* _简短问题 1_
在这段文档摘录的二阶特征部分里，k 被设为多少？

In [1]:
import pandas as pd

# 数据链接：https://www.kaggle.com/datasets/leonerd/criteo-small
df = pd.read_csv('train_1m.txt', sep='\t', header=None)

In [2]:
df.columns = ['label'] + [f'I{i}' for i in range(1, 14)] + [f'C{i}' for i in range(14, 40)]

In [3]:
df = df.sample(n=10000).reset_index(drop=True)

数据预处理

In [4]:
dense_feats = [f for f in df.columns if f.startswith('I')]
sparse_feats = [f for f in df.columns if f.startswith('C')]

In [5]:
import numpy as np
from sklearn.preprocessing import LabelEncoder

In [6]:
def process_dense_feats(data,feats):
    d  = data.copy()
    d = d[feats].fillna(0.0)
    for f in feats:
        d[f] = d[f].apply(lambda x: np.log(x+1) if x>-1 else -1)
    return d

data_dense = process_dense_feats(df, dense_feats)

def process_sparse_feats(data,feats):
    d = data.copy()
    d = d[feats].fillna('-1')
    for f in feats:
        d[f] = LabelEncoder().fit_transform(d[f])
    return d

data_sparse = process_sparse_feats(df, sparse_feats)

total_data = pd.concat([data_dense,data_sparse],axis=1)
total_data['label'] = df['label']

构建dense层的一阶特征

In [7]:
import tensorflow as tf
from tensorflow.keras.layers import *
import tensorflow.keras.backend as K 
from tensorflow.keras.models import Model

In [8]:
dense_inputs = []
for f in dense_feats:
    input_ = Input([1], name=f)
    dense_inputs.append(input_)

In [9]:
concat_dense_inputs = Concatenate(axis=1)(dense_inputs)

In [10]:
fst_order_dense_layer = Dense(1)(concat_dense_inputs)

构建sparse层的特征

In [11]:
sparse_inputs = []
for f in sparse_feats:
    _input = Input([1],name=f)
    sparse_inputs.append(_input)

In [13]:
sparse_ld_embed = []
for i,_input in enumerate(sparse_inputs):
    f = sparse_feats[i]
    voc_size  = df[f].nunique()
    reg = tf.keras.regularizers.l2(0.5)
    _embed = Embedding(voc_size+1, 1, embeddings_regularizer=reg)(_input)
    # 由于 Embedding 的结果是二维的，
    # 因此如果需要在 Embedding 之后加入 Dense 层，则需要先连接上 Flatten 层
    _embed = Flatten()(_embed)
    sparse_ld_embed.append(_embed)

In [14]:
fst_order_sparse_layer = Add()(sparse_ld_embed)

Linear 部分合并

In [15]:
linear_part = Add()([fst_order_dense_layer, fst_order_sparse_layer])

二阶特征

In [16]:
k = 8  # embeding size 
# 只考虑sparse的二阶交叉
sparse_kd_embed = []
for i,_input in enumerate(sparse_inputs):
    f = sparse_feats[i]
    voc_size = df[f].nunique()

* _简短问题 2_
请重写记录中从开头到包含“export const myFeature”的那一行为止的所有行（含该行），把其中的“builds”替换为“creates”，其他内容一律不变。

数据源中的条目
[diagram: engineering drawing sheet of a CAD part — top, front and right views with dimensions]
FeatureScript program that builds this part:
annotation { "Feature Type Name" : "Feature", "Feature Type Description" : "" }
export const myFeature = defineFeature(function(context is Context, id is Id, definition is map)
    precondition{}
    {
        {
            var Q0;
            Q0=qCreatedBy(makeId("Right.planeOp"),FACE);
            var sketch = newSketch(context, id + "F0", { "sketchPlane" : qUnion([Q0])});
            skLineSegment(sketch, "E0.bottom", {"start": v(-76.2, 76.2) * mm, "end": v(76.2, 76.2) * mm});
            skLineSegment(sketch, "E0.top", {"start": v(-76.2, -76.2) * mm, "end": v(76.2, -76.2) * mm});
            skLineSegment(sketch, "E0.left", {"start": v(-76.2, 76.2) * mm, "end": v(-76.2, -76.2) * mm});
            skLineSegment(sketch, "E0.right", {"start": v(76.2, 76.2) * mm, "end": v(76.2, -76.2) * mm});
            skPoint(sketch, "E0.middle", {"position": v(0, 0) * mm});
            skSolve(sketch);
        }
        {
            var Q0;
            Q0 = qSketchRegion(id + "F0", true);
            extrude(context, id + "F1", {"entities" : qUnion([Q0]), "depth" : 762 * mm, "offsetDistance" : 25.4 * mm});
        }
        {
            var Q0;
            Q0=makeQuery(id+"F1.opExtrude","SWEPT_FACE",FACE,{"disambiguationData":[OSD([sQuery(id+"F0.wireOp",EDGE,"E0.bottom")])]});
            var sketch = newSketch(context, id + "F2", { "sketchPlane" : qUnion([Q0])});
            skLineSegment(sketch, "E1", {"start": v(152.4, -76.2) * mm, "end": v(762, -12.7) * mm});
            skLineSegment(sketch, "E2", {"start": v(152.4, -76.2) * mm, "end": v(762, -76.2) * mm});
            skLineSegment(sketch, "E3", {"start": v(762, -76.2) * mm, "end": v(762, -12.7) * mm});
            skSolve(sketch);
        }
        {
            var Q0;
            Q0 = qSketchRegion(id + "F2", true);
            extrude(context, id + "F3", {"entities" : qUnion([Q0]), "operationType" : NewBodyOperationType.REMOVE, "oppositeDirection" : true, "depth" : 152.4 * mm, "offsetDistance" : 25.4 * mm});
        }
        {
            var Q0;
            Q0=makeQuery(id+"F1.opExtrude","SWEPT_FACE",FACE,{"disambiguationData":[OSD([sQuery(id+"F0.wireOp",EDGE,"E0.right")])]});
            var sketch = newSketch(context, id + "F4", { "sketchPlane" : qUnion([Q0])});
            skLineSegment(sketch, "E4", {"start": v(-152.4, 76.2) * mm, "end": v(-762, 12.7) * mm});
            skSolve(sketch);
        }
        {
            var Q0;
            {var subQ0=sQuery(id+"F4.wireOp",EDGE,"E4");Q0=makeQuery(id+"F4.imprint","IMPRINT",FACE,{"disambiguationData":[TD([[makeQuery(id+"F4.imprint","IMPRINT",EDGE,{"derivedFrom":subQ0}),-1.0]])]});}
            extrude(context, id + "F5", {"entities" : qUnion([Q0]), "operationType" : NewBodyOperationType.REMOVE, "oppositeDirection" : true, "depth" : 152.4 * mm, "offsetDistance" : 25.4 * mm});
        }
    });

* _练习答案 1_
k 被设为 8。

* _练习答案 2_
[diagram: engineering drawing sheet of a CAD part — top, front and right views with dimensions]
FeatureScript program that creates this part:
annotation { "Feature Type Name" : "Feature", "Feature Type Description" : "" }
export const myFeature = defineFeature(function(context is Context, id is Id, definition is map)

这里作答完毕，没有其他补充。